We want to add to our pack. Second dog… yes / no? Why?
This is an everyday question. None of us want our pups to live alone. Often times, we don’t feel like we can give our pups the time and attention they need. Using our basic reasoning skills, we deduce that by getting our pup a playmate, we will somehow solve the problem. The reality is, it usually adds to the problem, making the situation worse.
When we have a one dog household, we can put protocols in place to quickly change the dog’s behavior. The only outside influences are people, sights and sounds; all of which can be controlled and adapted to. A second living, breathing, thinking creature, that can’t reason or make healthy decisions is harder to keep under control. Just like with unhealthy relationships in our lives, you will find that the good dog does not make the bad dog better. The bad dog always brings the good dog down.
I don’t want you to think I am innocent of the things I teach. A lot of this stuff I learned from personal experience. Here is just a bit of my story. About four years ago my dream dog, Banjo, a Black and Tan Doberman, passed suddenly at the age of 4 ½ from an aggressive cancer. As far as I was concerned, she was the perfect dog. She was the dog that launched me into dog training. This dog was more than just a pet, she was part of my income. So what was I to do? I had a great idea. I will get two this time, so I will have a backup. This was a great idea as long as it was an idea. I searched long and hard and found two Doberman pups, a male and a Female from separate litters, and in separate states. Their birthdays were only a few weeks apart. When I got both the pups home, the challenges began. I kept asking myself, what have I done? The first year was the hardest. If it wasn’t for the help of a dear friend, I am not sure how I would have done it. I would call her and she would take one or both pups for a couple of days so I could get a little rest. It was not a fun time.
My second great experience was only about 16 months after I got the two Dobies. My family had found a One year old Newfoundland on Craigslist. It was in a very undesirable situation. With no warning to me this dog shows up in my living room. We had had Newfie’s before and they are so sweet and docile, right… WRONG!! This Newfie was neither sweet nor docile. I hadn’t been in the door for five minutes before he charged my male Dobie. So now I have two 100lb + dogs trying to kill each other in my living room. In all of the commotion, I got trapped between the sofa and the dogs and went to the ground. Now the dogs were on top of me going at it. I put my hand up to shield my face and the Newfie got my right pinky where it attaches to the hand, ripping the skin and severing the tendon. I was able to make it to my feet and I called my Dobie off and laid on the Newfie until he gave up. Then, off to the hospital I went. This is the only dog that has ever caused enough damage to warrant stitches and a minor surgery.

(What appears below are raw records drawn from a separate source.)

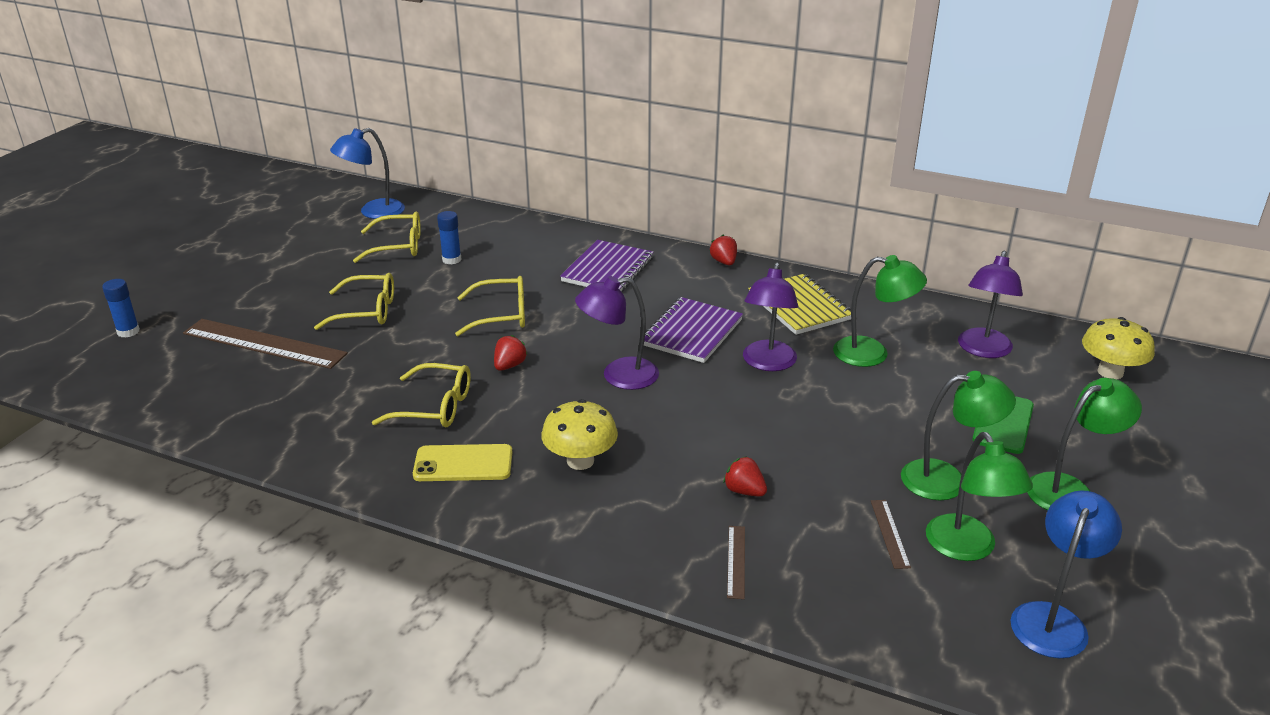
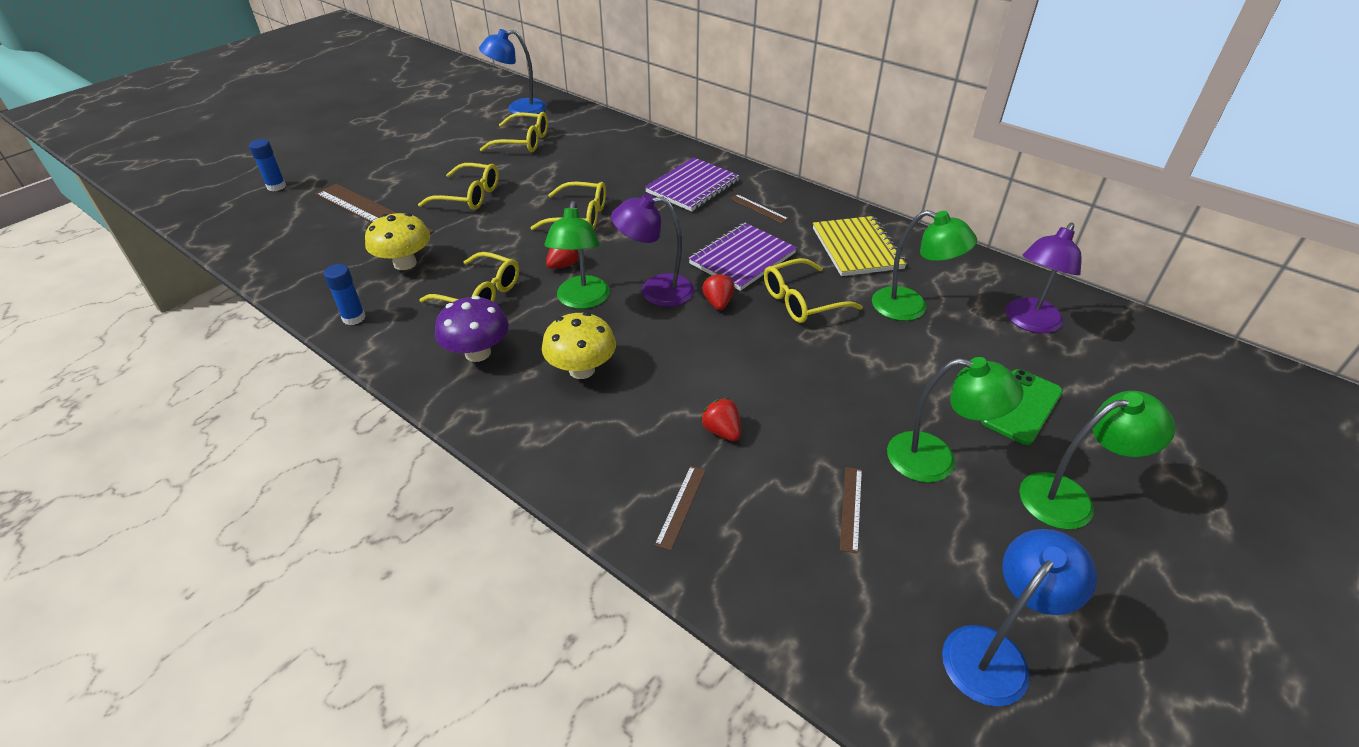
camera: 15 degrees right, 10 degrees up
yellow phone [413,444,512,481] -> purple mushroom [435,296,509,362]
blue glue stick [437,211,461,265] -> blue glue stick moved to [324,264,366,325]
red strawberry [710,235,737,265] -> red strawberry moved to [702,273,735,310]
purple lamp [743,262,798,371] -> yellow glasses [764,258,863,323]
green lamp [926,432,1033,561] -> green lamp moved to [544,201,610,309]
yellow mushroom [1082,317,1155,379] -> yellow mushroom moved to [365,213,430,270]
none -> brown ruler [730,194,789,223]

As you can imagine, I was not happy. I didn’t ask for the dog and we were not keeping him. The decision was made before I even got back home. As soon as I walked in the door I made the official proclamation, the dog must go!!!!! My son, 12 at the time began his pleading. I gave him all of the reasons that we could not keep the dog, and he gave me no good reason why we should. Then he made this statement, “ Dad, if you fix other people’s dogs, why can’t you fix Gunner? He has had a hard life and just needs to be taught how to be good.” So how do you argue with that? VERY LOUDLY!!!! After much calming down and talking about it, I agreed to let him stay. The agreement was that my son had to work with him every day after school until he could live peacefully with the other dogs in the house. This process took about a year, with many dog fights in the process. Now Gunner is a therapy dog and I also use him to work the aggressive dogs I get. Even though Gunner is rehabilitated, we always have to keep in mind that that aggressive behavior is still deep inside him.

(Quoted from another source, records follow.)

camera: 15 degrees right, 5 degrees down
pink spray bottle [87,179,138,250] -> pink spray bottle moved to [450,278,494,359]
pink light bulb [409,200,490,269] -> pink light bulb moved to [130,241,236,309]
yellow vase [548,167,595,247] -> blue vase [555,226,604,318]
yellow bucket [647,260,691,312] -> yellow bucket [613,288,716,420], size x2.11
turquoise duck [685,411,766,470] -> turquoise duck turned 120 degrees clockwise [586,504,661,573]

So to answer the question, When should we add another dog to the family? When the dog you have now is under control. That usually isn’t after just a few training sessions. If you notice in the story above, I was able to call Rambler, my Dobie, off of Gunner. Rambler was about 1 ½ and he was completely off leash and obedience trained. He knew the “out” command, so when I gave it, he would let go and stop fighting. If that weren’t the case, one would have probably killed the other. If you think for a minute that you can get two 100+ lb dogs apart, you are kidding yourself. Having one dog that was beautifully trained made the situation doable.

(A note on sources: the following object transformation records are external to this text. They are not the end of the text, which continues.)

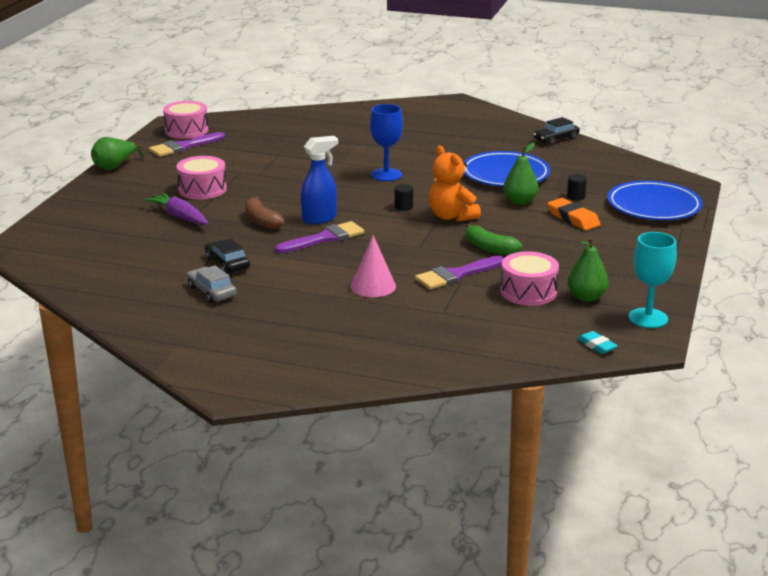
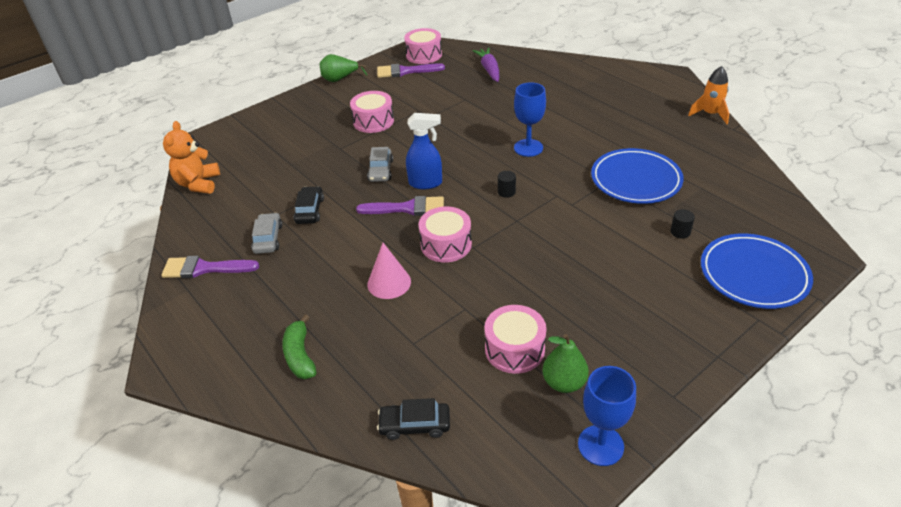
camera: 35 degrees right, 15 degrees up
purple carrot [143,192,208,225] -> purple carrot moved to [472,47,499,82]
brown banana [245,196,285,230] -> grey car [367,147,393,182]
purple brush [415,256,504,290] -> purple brush moved to [161,256,259,278]
orange teddy bear [429,146,481,222] -> orange teddy bear moved to [163,121,220,194]
green banana [466,223,522,255] -> green banana moved to [282,315,316,379]
green pear [503,142,539,205] -> none
black car [533,117,580,145] -> black car moved to [377,398,450,440]
orange eraser [547,198,601,231] -> none
turquoise eraser [577,331,618,354] -> none
turquoise goblet [629,232,677,328] -> blue goblet [578,366,636,466]
none -> pink drum [418,206,472,263]
none -> orange rocket [688,66,729,124]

My advice is, be patient. Wait until your pup is 100% trained and under control. When you bring in the new pup, do it cautiously. Once the first fight happens, it harder to stop future fights.. Keep both dogs on a leash and allow no rough play for a while. Create a calm environment for both dogs. Feed and treat separately. No toys around each other. Don’t allow them to immediately run free together in the yard. Make sure the same rules apply for the new pup. If it is a rescue, don’t feel sorry for the new pup and over do it with affection. Take it slow……Use a crate to create structure.